The four ways testosterone enters the body
Testosterone is a steroid hormone, and steroids are stubborn molecules. Take a tablet by mouth and your liver inactivates most of it within minutes — the so-called first-pass effect. That single fact has shaped the entire history of testosterone therapy: every successful delivery route has been an effort to bypass the liver.
Today, men have four legitimate options:
- Injectable testosterone (cypionate, enanthate) — intramuscular or subcutaneous, weekly
- Topical testosterone — gels, creams, patches, applied daily to skin
- Pellets — implanted subcutaneously, lasting 3–6 months
- Oral pathway-modulators like enclomiphene — pills that don't deliver T, but stimulate your production
(There are oral testosterone undecanoate formulations too — Jatenzo, Tlando, Kyzatrex — but they require fatty meals, run high day-to-day, and sit far behind the others on real-world adherence. We'll cover them briefly.)
How the curves actually look
If you put serum testosterone on the y-axis and time on the x, here is what each delivery method draws:
| Route | Peak vs trough | Steady-state? | Adherence |
|---|---|---|---|
| IM injection (weekly) | ~2× swing day 3 vs day 7 | Yes, with discipline | ~92% at year 1 |
| SubQ injection (weekly) | ~1.5× swing | Better than IM | ~94% at year 1 |
| Topical cream (daily) | ~1.2× swing across day | Excellent | ~78% at year 1 |
| Pellets (q3–6 months) | Front-loaded, tail-off | Imperfect | ~85% at year 1 |
| Enclomiphene (daily) | Endogenous rhythm preserved | By design | ~89% at year 1 |
The "best" delivery method is the one whose adherence curve survives contact with your actual life.— Internal review, Dominant outcomes data, n=1,247
Injectable: the gold standard, with caveats
For men with clinically low T who want maximum lift, weekly testosterone cypionate (our FORGE protocol) is the most reliable, best-studied, lowest-cost option in the toolbox. It works. It's been working since the 1950s.

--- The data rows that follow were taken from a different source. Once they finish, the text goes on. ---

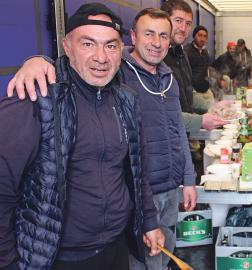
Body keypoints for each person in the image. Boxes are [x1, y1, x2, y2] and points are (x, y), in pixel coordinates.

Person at [6, 7, 198, 270]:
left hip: (115, 247)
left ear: (120, 48)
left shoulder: (125, 99)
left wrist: (149, 222)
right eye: (88, 43)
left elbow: (135, 169)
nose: (100, 57)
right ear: (67, 46)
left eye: (110, 46)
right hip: (60, 258)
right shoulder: (37, 99)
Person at [161, 0, 226, 133]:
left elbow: (185, 95)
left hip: (183, 132)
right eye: (178, 21)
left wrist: (213, 105)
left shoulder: (182, 55)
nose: (183, 28)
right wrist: (200, 121)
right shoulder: (156, 57)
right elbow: (158, 114)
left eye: (188, 23)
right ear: (164, 20)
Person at [184, 25, 210, 94]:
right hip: (193, 92)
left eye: (205, 36)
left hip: (204, 89)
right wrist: (192, 90)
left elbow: (206, 72)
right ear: (194, 36)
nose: (202, 39)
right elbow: (184, 75)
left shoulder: (205, 52)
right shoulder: (186, 51)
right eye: (200, 35)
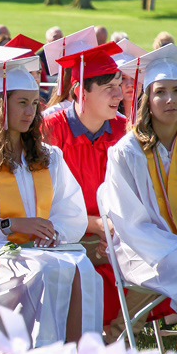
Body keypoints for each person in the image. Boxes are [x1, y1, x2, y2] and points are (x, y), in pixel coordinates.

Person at [0, 62, 102, 348]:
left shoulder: (48, 156)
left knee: (82, 268)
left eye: (35, 104)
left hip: (41, 251)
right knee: (44, 270)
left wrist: (53, 232)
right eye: (22, 103)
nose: (30, 112)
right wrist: (9, 226)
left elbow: (70, 211)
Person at [103, 45, 177, 354]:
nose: (170, 100)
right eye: (160, 92)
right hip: (145, 251)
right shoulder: (126, 153)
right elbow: (130, 224)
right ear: (147, 99)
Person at [43, 43, 130, 333]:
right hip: (63, 236)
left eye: (119, 85)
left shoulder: (124, 131)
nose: (119, 95)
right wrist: (94, 225)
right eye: (109, 88)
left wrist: (116, 230)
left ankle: (114, 338)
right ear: (81, 91)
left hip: (112, 234)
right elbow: (41, 200)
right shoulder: (49, 130)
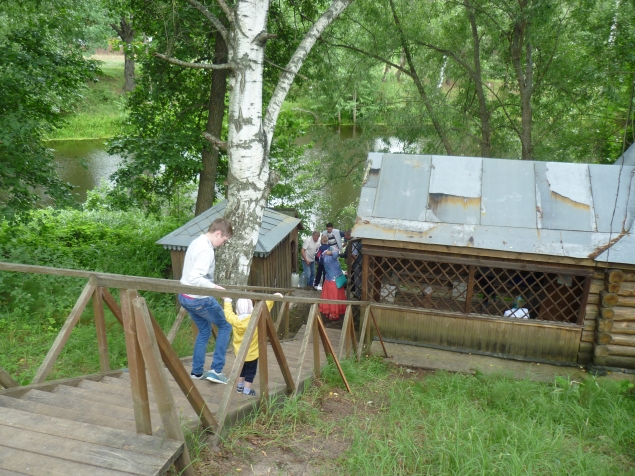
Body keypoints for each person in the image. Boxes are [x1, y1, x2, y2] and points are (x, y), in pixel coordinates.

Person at [178, 217, 233, 384]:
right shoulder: (206, 250)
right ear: (218, 233)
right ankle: (216, 370)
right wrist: (216, 289)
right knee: (225, 325)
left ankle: (196, 372)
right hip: (198, 299)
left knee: (204, 331)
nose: (223, 243)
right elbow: (195, 277)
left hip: (184, 296)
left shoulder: (197, 242)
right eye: (224, 240)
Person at [223, 293, 283, 396]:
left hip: (239, 352)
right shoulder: (255, 317)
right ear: (251, 309)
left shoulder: (234, 320)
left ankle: (239, 387)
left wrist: (227, 300)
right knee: (250, 372)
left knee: (241, 370)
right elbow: (266, 306)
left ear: (237, 311)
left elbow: (228, 313)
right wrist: (273, 297)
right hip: (252, 354)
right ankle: (247, 390)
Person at [319, 247, 347, 321]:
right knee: (334, 298)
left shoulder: (327, 258)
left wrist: (329, 252)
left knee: (331, 297)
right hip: (334, 282)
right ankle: (333, 314)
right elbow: (336, 253)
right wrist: (331, 252)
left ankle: (330, 313)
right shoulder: (329, 259)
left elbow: (335, 253)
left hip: (332, 281)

The trade-offs are real but manageable:
- You become the pharmacy. A vial, a syringe, a sharps bin in your bathroom.
- Estradiol can climb. Aromatization scales with serum T. We monitor E2 at every draw.
- Hematocrit can climb. Roughly 1 in 6 men needs a periodic donation. We watch this quarterly.
- Fertility goes offline. LH and FSH suppress within weeks. Plan accordingly.
Topical: steady-state, no needles, lower ceiling
Daily transdermal cream (our EMBER protocol) is the right answer for men who can't or won't inject, who travel constantly, who hate the day-3-vs-day-7 mood swing some men report on injection, or who simply prefer a morning ritual to a needle.
The dermis acts as a slow-release reservoir. Levels stay tight. The ceiling is lower — most men plateau around 800–900 ng/dL on cream, vs 1000–1200 on injection — but for many that's exactly the right number anyway.
Caveats: transfer risk (cream onto a partner or child via skin contact — this is real, manageable with site choice and timing), and ~10–15% of men are poor absorbers and need a higher dose to hit target.
Enclomiphene: the underrated option
Most men reading this haven't heard of enclomiphene. That's the system's failure, not yours.
Enclomiphene is a SERM (selective estrogen receptor modulator) — it blocks estrogen receptors in your hypothalamus. Your brain reads "low estrogen," and the pituitary responds by releasing more LH and FSH, which tells your testes to make more testosterone. You make it. That's the difference.
This is our SPARK protocol. The lift is gentler — typically 1.4–1.7× baseline — but fertility is preserved (sperm count usually rises, not falls), and the protocol is fully reversible. Stop the pill, return to baseline in weeks. No taper.
It's the only protocol where the active ingredient is your own body. We're not adding hormone — we're removing the brake on the production line you already have.
Oral testosterone undecanoate (Jatenzo, etc.)
These are FDA-approved oral testosterone capsules absorbed via the lymphatic system, bypassing first-pass liver metabolism. They work — but the pharmacokinetics are tight: levels swing meaningfully across the dosing interval, food (especially fat) is required for absorption, and BP increases are reported in ~5% of men. We don't currently offer them. The cost-to-benefit doesn't beat injection or cream for most candidates.
The honest decision matrix
| You should pick… | If… |
|---|---|
| FORGE (weekly injection) | Low T, want max lift, OK with needles, fertility not a near-term concern |
| EMBER (daily cream) | Want steady levels, hate needles, OK with slightly lower ceiling |
| SPARK (enclomiphene) | Low-normal T, planning kids, want reversible, want to keep your physiology intact |
| HYBRID (enclo + cream) | Want max lift without losing fertility |
Whichever you pick: get the bloodwork first. Numbers don't argue.